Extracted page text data
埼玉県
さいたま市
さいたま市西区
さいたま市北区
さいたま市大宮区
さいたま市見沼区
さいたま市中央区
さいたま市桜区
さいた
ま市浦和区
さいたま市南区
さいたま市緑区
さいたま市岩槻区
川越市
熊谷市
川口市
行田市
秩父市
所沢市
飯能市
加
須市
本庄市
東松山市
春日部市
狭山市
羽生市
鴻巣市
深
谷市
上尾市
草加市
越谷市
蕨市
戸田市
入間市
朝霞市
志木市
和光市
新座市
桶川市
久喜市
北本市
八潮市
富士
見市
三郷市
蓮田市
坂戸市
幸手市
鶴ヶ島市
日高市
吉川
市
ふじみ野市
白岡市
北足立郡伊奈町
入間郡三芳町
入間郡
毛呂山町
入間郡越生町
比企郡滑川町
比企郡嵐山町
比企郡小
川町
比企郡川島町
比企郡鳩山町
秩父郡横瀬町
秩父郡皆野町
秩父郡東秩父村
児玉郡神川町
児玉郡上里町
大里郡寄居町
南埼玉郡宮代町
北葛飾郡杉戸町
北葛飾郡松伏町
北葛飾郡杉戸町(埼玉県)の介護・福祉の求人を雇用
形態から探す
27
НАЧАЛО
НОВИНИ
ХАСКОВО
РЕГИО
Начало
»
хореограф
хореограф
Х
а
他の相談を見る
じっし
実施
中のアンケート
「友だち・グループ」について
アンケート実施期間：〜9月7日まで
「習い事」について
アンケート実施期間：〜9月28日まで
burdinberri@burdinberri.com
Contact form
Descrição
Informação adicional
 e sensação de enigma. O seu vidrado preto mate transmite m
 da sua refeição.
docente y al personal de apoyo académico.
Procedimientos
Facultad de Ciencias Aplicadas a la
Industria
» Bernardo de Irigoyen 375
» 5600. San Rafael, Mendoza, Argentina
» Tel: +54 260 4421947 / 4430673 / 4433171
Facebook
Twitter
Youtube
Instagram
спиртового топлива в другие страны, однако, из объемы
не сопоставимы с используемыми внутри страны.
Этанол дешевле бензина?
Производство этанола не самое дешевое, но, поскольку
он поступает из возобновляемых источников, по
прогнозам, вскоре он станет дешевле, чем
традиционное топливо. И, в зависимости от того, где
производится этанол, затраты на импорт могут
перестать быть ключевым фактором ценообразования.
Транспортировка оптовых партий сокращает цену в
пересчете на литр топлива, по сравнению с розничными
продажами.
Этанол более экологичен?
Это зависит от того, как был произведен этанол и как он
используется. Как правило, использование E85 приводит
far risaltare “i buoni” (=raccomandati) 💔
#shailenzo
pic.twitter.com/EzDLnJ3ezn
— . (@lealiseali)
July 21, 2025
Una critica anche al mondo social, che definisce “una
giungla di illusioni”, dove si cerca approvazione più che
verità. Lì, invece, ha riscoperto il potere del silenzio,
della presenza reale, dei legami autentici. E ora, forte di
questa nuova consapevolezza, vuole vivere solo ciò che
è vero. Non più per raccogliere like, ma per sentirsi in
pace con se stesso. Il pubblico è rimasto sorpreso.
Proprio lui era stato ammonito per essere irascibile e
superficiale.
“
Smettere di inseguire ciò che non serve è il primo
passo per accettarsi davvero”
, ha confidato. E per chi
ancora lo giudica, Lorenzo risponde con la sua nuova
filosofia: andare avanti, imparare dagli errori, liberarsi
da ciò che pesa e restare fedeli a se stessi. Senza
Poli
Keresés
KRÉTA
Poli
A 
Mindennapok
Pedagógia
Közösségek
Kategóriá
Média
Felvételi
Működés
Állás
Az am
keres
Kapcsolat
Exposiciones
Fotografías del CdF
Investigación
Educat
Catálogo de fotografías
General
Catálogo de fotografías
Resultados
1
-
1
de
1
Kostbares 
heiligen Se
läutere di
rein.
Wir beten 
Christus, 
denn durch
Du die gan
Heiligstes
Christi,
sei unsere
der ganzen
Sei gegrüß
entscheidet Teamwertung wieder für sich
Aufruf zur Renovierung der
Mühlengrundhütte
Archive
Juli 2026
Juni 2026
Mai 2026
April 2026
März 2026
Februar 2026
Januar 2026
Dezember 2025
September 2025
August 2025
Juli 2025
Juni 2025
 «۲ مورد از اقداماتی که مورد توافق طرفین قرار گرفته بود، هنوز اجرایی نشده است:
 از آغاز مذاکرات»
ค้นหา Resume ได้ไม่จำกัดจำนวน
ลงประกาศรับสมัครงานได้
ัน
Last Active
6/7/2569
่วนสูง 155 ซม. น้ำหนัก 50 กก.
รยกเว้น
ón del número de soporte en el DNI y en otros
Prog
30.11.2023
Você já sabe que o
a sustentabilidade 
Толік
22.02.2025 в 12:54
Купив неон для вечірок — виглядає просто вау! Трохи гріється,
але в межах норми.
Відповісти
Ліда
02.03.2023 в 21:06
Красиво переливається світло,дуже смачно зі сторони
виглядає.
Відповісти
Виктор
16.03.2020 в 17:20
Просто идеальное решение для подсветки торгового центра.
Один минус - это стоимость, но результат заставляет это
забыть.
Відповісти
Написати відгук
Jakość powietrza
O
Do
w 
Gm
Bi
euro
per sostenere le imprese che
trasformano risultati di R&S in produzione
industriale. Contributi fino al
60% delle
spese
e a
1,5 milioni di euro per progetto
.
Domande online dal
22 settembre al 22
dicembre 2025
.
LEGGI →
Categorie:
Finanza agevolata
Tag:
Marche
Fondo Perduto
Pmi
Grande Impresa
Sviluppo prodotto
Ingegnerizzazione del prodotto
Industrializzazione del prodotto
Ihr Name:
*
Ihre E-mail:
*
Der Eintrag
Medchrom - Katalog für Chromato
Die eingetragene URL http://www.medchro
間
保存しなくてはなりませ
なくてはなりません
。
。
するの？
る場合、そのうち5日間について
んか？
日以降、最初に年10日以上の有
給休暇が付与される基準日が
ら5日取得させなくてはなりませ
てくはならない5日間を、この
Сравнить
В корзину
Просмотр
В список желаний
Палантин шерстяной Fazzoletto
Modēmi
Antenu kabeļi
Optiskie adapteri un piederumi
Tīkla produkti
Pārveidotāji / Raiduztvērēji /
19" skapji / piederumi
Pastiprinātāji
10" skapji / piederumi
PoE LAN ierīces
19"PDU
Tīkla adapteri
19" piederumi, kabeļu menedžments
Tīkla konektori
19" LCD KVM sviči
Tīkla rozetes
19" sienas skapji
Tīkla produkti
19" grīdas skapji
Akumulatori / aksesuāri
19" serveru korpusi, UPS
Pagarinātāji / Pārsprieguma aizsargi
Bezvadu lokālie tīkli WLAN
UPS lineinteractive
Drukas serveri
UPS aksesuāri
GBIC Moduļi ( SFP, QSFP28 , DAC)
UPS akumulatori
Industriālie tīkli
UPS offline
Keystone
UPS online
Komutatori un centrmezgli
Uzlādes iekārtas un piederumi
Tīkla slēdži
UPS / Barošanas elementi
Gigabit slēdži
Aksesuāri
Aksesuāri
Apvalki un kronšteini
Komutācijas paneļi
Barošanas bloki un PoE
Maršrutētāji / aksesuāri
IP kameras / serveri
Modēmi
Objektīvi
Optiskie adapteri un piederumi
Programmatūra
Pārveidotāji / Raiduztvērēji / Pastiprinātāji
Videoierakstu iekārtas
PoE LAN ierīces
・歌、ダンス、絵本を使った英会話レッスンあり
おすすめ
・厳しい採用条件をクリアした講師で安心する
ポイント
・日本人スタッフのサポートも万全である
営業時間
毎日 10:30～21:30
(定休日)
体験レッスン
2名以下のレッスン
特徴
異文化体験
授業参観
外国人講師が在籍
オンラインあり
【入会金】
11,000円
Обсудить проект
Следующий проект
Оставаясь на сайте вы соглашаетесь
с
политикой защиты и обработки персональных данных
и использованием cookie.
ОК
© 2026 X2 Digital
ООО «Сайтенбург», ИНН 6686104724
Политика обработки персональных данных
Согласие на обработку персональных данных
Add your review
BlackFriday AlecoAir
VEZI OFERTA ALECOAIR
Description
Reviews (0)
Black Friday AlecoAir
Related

* Task details
What lines above contain the word "Raiduztvērēji"? Return each such line.

* Exercise answer
Pārveidotāji / Raiduztvērēji /
Pārveidotāji / Raiduztvērēji / Pastiprinātāji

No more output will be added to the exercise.